Uplug is provided in several packages:

uplug-main	  main components and scripts
uplug-webalign	  webinterface for interactive alignment (ICA, ISA)
uplug-xx	  language-specific tools and models (<xx> = language ID)
uplug-treetagger  config files for integrating the TreeTagger
uplug-cwb	  scripts for indexing and querying parallel corpora with CWB


INSTALLATION

You can either download the latest sources from bitbucket or install distributed packages. If you want to download the entire Uplug system with all its components, use git for downloading the sources:

 git clone https://bitbucket.org/tiedemann/uplug.git

and run

 make all
 sudo make install
 make test

Note that this will take some time to install. Note also that you need
o agree with the licenses of external tools that will be included like
the TreeTagger and its models which are not free for non-academic use.

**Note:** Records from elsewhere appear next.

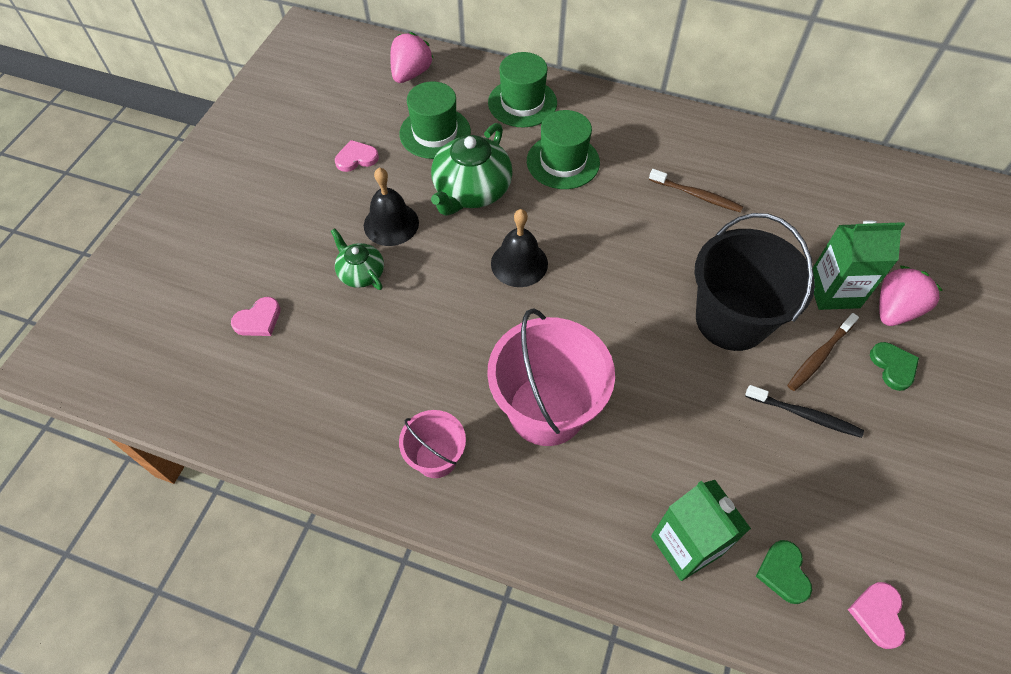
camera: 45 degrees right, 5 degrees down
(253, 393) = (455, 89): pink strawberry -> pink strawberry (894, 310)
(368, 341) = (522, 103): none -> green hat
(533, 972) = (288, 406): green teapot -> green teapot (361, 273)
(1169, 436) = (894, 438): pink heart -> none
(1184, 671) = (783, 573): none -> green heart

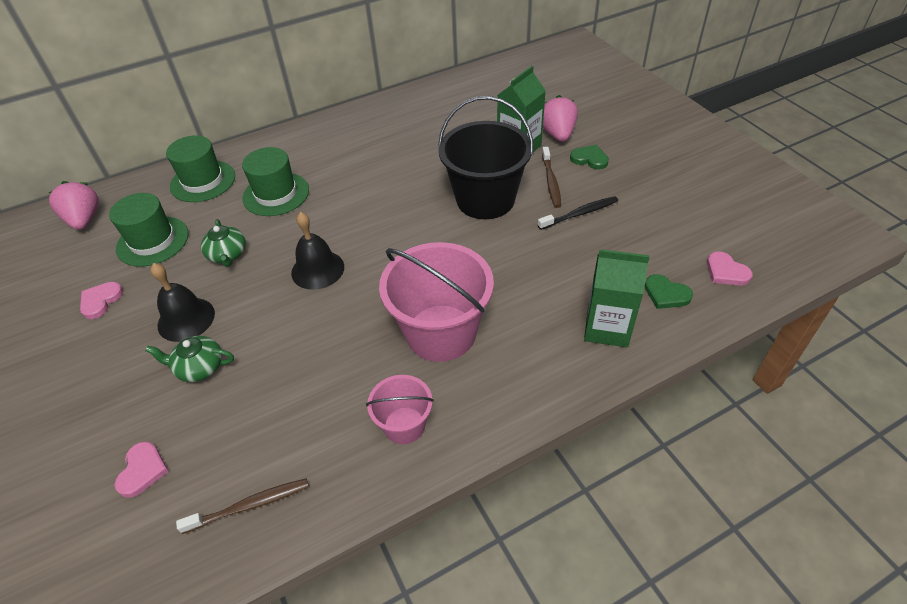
camera: 45 degrees left, 10 degrees down
(471, 191) = (228, 255): green teapot -> green teapot, size x0.56
(696, 195) = (386, 154): brown toothbrush -> brown toothbrush (249, 506)

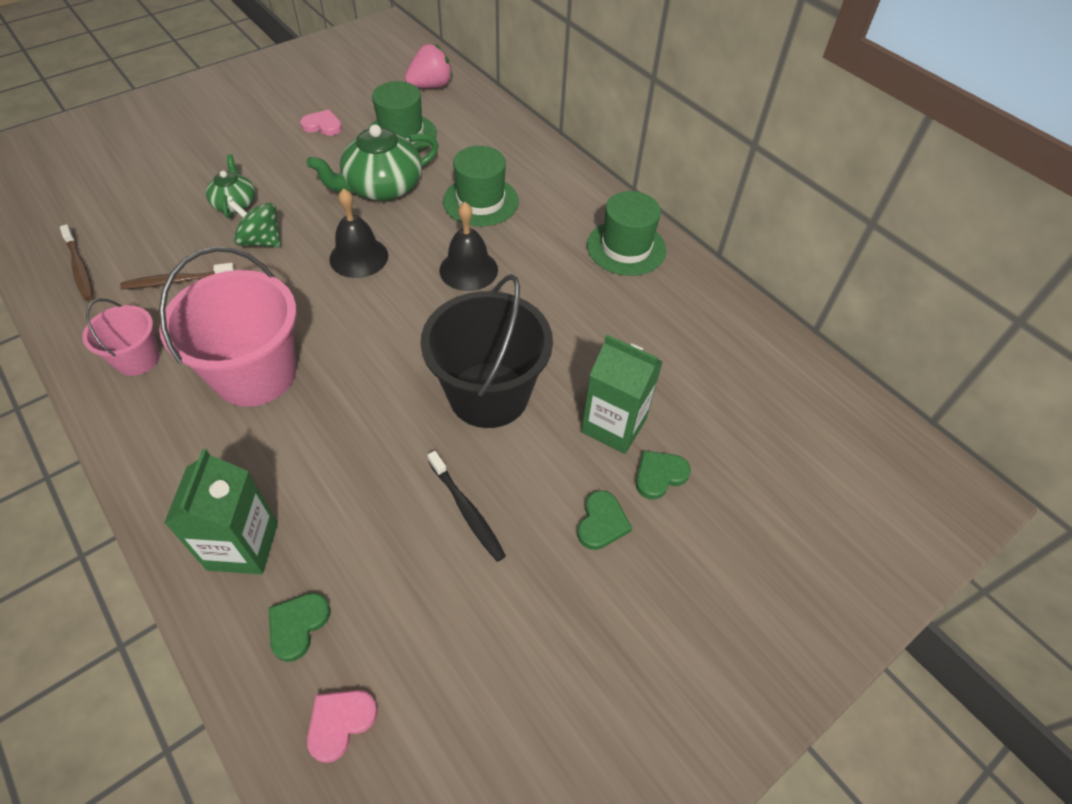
camera: 75 degrees right, 5 degrees up
(142, 470) = (132, 199): pink heart -> none
(186, 319) = (295, 181): black bell -> black bell (468, 270)
(203, 181) = (496, 144): green hat -> green hat (626, 247)
(228, 255) = (382, 187): green teapot -> green teapot, size x1.78
(268, 340) = (261, 241): none -> green spinning top
(551, 181) = (538, 470): brown toothbrush -> brown toothbrush (177, 281)
(557, 134) = (659, 475): pink strawberry -> green heart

Uplug is also distributed in several packages including various
components.  Start by downloading uplug-main and installing the main
components. Select the language packs that you'd like to include and
install them. Look at the documentation and readme's inside of the
packages. Of course, you can also install selected packages from
source when downloading via git.


More information and the newest sources are at

The new project home page:	https://bitbucket.org/tiedemann/uplug
The old pages at SourceForge:	http://sourceforge.net/projects/uplug/


Please cite the following dissertation if you use Uplug:

 @PhdThesis{Tiedemann:PhD03,
  author =	 {J\"org Tiedemann},
  title =	 {Recycling Translations -- {E}xtraction of Lexical
                  Data from Parallel Corpora and their Application in
                  Natural Language Processing},
  school =	 {Uppsala University},
  year =	 2003,
  address =	 {Uppsala, Sweden},
  note =	 {Anna S{\aa}gvall{ }Hein, {\AA}ke Viberg (eds): Studia
                  Linguistica Upsaliensia},
  url =		 {http://uu.diva-portal.org/smash/record.jsf?pid=diva2:163715},
 }


COPYRIGHT AND LICENSE

Copyrhight (C) 2004-2012 Joerg Tiedemann
The software is distributed under the GPL v3 license.